LISTA DE TAREFAS:
[A] Segundo o texto da página, em que dia e em que local foi o show de Laurie Anderson?
[B] Resuma o texto da página em duas frases.

TEXTO DA PÁGINA:

--

Uma amiga me liga no fim de semana em busca de companhia para ver o show da Laurie Anderson sábado à noite no Sesc Pinheiros. Confesso que achei o convite muito estranho. Devo ter passado os últimos 15 anos sem ouvir falar na Laurie Anderson – para mim, ela continuava refém daquela época em que a gente freqüentava o Aeroanta, via shows no vão livre do Masp nas tardes de sexta-feira e achava performance a coisa mais moderna do mundo. Tudo isso, me parece, não sobreviveu à virada dos anos oitenta. E, em alguns casos, ainda bem. Perguntei à minha amiga se ela não preferia trocar a Laurie Anderson por um cineminha – e ela recusou. E ainda me garantiu que os shows que a cantora performática (ai, que nostalgia!) havia feito em Porto Alegre e Santiago do Chile tinham sido ovacionados. Bom, como ninguém precisa ser um diplomata para me tirar de casa num sábado à noite, resolvi ir.
Surpresa: o imenso auditório do Sesc Pinheiros estava lotado. Enquanto o show não começava, eu ficava olhando para aquelas pessoas e tentava localizar ali algum hippie ressuscitado, algum eleitor do PT, algum macrobiótico, algum adepto do hare krishna, alguém que acreditasse na cura pelos cristais, alguém com camiseta tingida e saia colorida até o calcanhar, alguém com colares de semente, enfim, alguém que, como a Laurie Anderson, estivesse decidido a mostrar que a década de oitenta, afinal, não havia sido assim tão perdida como insistem em rotular. Mas, ainda bem, era só um show e não uma convenção de sobreviventes de alguma coisa. Embora todas aquelas velas acesas no palco me lembrassem uma festinha de aniversário em uma escola de ioga. Sem falar que, depois do incêndio no Cultura Artística, abarrotar um palco com velas me parece um pouco temerário.

--

DADOS EXIBIDOS:
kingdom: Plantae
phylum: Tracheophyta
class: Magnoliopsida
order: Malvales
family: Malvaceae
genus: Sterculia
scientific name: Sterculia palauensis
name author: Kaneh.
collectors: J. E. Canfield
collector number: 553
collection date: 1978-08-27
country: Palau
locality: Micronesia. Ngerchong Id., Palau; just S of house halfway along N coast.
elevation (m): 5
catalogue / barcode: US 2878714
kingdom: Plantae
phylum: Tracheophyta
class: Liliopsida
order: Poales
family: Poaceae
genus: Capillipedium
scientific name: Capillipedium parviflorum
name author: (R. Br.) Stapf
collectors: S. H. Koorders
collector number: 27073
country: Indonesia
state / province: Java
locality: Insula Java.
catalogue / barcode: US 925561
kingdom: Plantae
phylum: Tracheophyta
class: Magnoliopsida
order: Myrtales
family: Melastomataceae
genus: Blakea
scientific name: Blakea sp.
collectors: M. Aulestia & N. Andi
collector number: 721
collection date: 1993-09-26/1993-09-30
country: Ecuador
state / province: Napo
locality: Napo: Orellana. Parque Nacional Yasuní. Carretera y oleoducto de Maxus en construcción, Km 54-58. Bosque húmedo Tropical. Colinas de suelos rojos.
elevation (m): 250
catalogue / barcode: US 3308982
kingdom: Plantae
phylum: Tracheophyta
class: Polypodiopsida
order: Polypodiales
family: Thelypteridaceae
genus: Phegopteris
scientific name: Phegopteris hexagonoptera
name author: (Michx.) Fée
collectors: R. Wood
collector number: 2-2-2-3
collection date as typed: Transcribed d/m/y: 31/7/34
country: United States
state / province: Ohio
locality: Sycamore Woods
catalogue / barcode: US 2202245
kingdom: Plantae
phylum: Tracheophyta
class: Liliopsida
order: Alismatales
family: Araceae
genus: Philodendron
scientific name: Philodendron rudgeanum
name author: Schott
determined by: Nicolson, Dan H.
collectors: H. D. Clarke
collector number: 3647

--

AS RESPOSTAS:
[A] Foi no sábado à noite, no Sesc Pinheiros.

[B] Quem escreve recebe de uma amiga o convite para ver o show de Laurie Anderson no Sesc Pinheiros e, embora ache o convite estranho por não ouvir falar da artista havia uns 15 anos, decide ir. No auditório lotado, tenta localizar no público figuras associadas à década de oitenta e considera temerário encher o palco de velas depois do incêndio no Cultura Artística.